EXERCISE DATA:
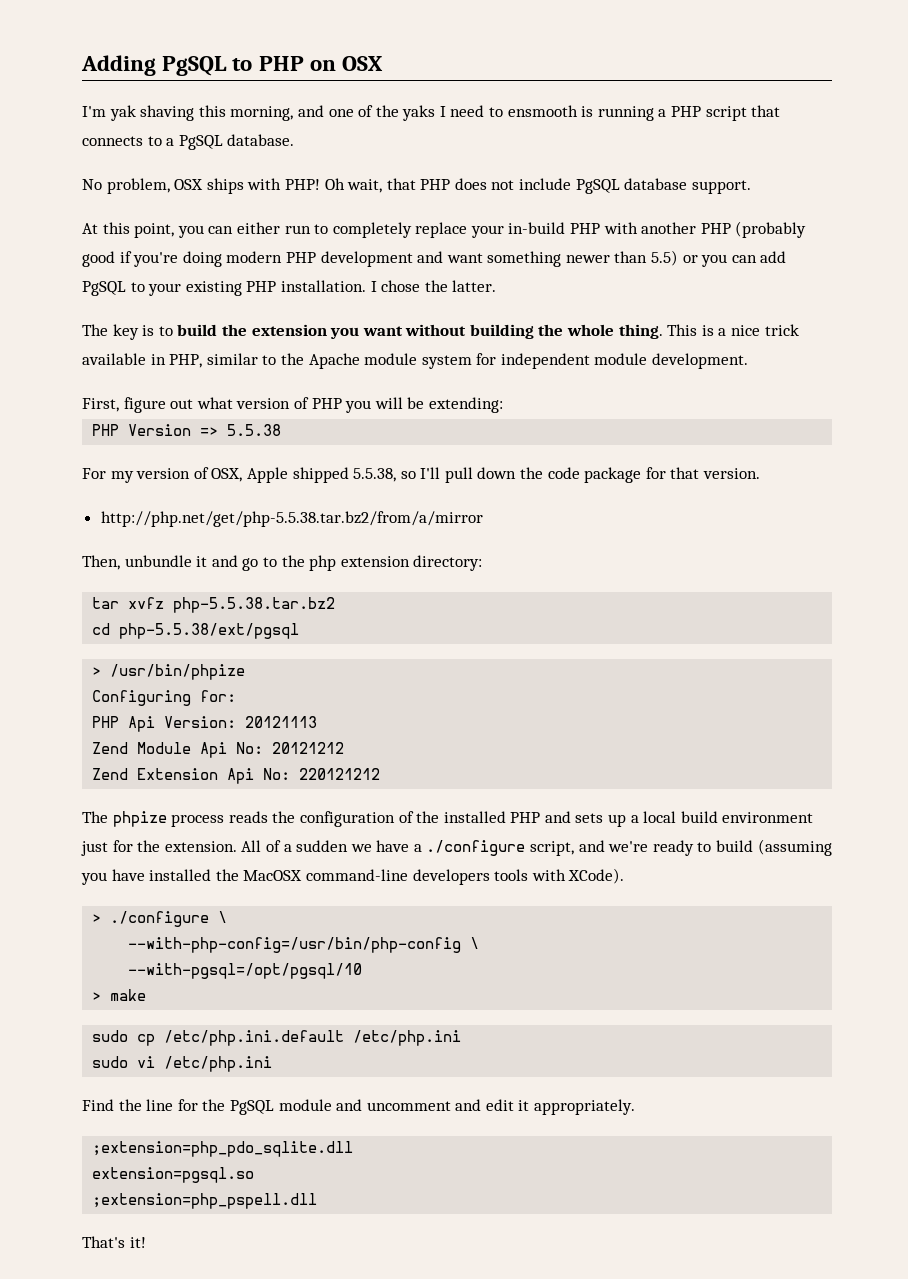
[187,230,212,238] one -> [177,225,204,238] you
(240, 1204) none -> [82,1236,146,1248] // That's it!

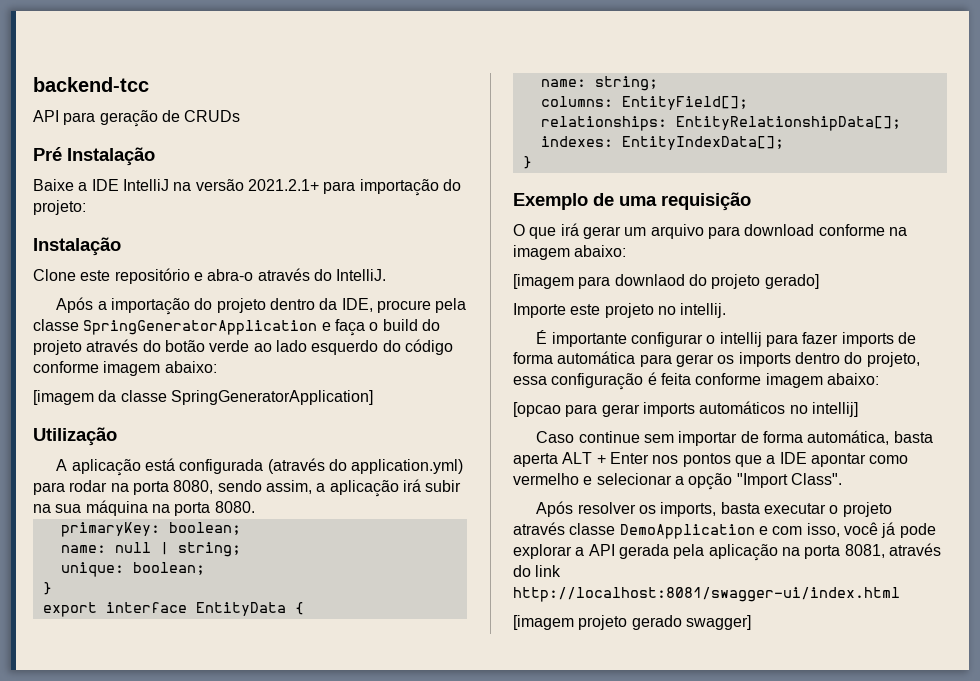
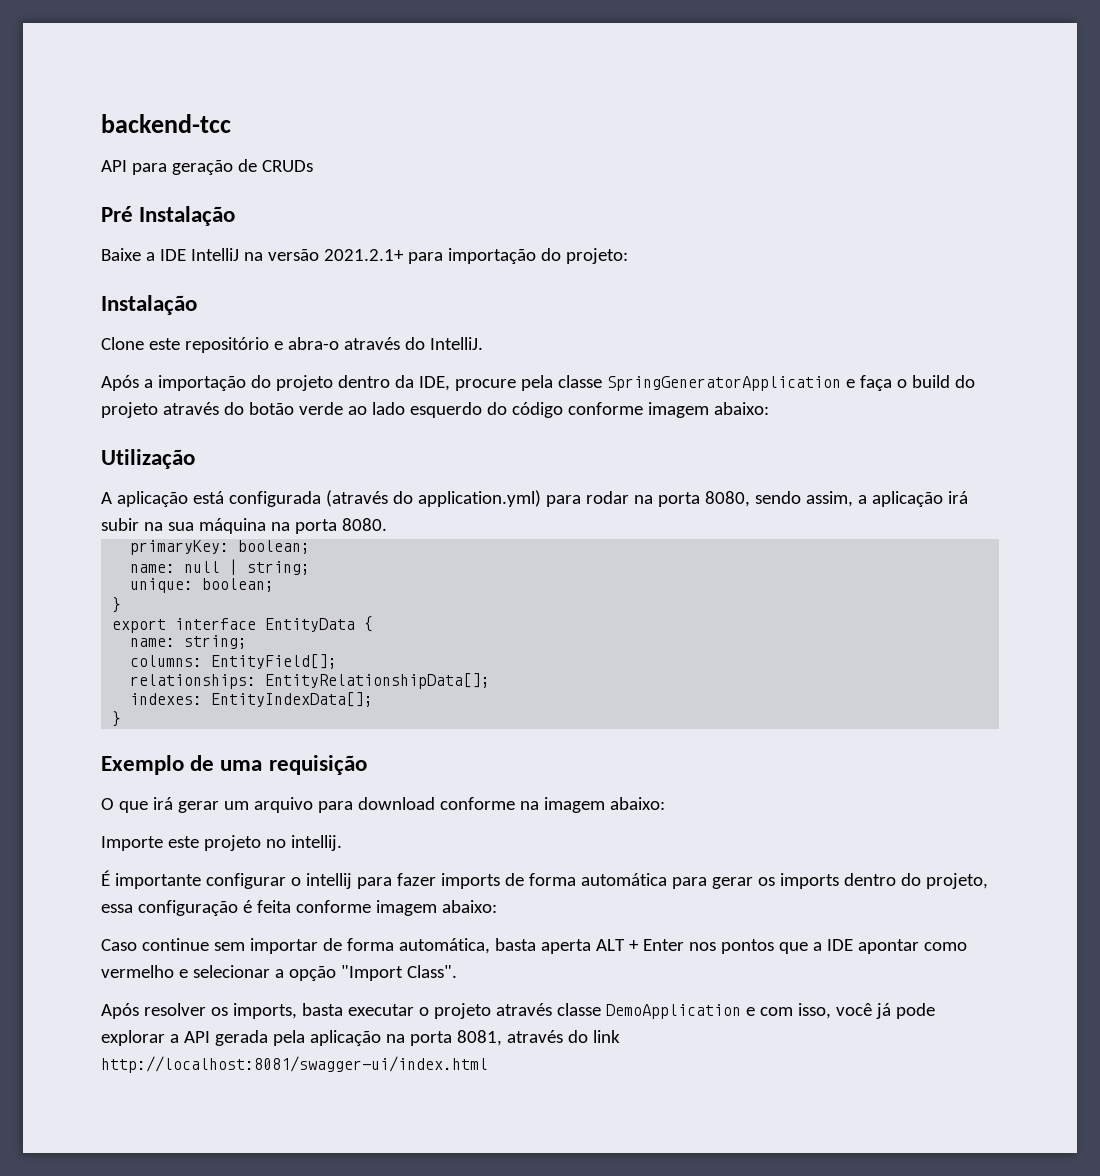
[33,390,373,405] // [imagem da classe SpringGeneratorApplication] -> (769, 408) none
[513,274,819,289] // [imagem para downlaod do projeto gerado] -> (665, 803) none
[513,401,858,417] // [opcao para gerar imports automáticos no intellij] -> (497, 906) none
[513,615,751,630] // [imagem projeto gerado swagger] -> (488, 1064) none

ACTIVITY:
The complete material, set down exactly and stripped of pictures, is the expected response.

SOLVED PROBLEM:
[187,230,212,238] one -> [177,225,204,238] you
(240, 1204) none -> [82,1236,146,1248] // That's it!

[33,390,373,405] // [imagem da classe SpringGeneratorApplication] -> (769, 408) none
[513,274,819,289] // [imagem para downlaod do projeto gerado] -> (665, 803) none
[513,401,858,417] // [opcao para gerar imports automáticos no intellij] -> (497, 906) none
[513,615,751,630] // [imagem projeto gerado swagger] -> (488, 1064) none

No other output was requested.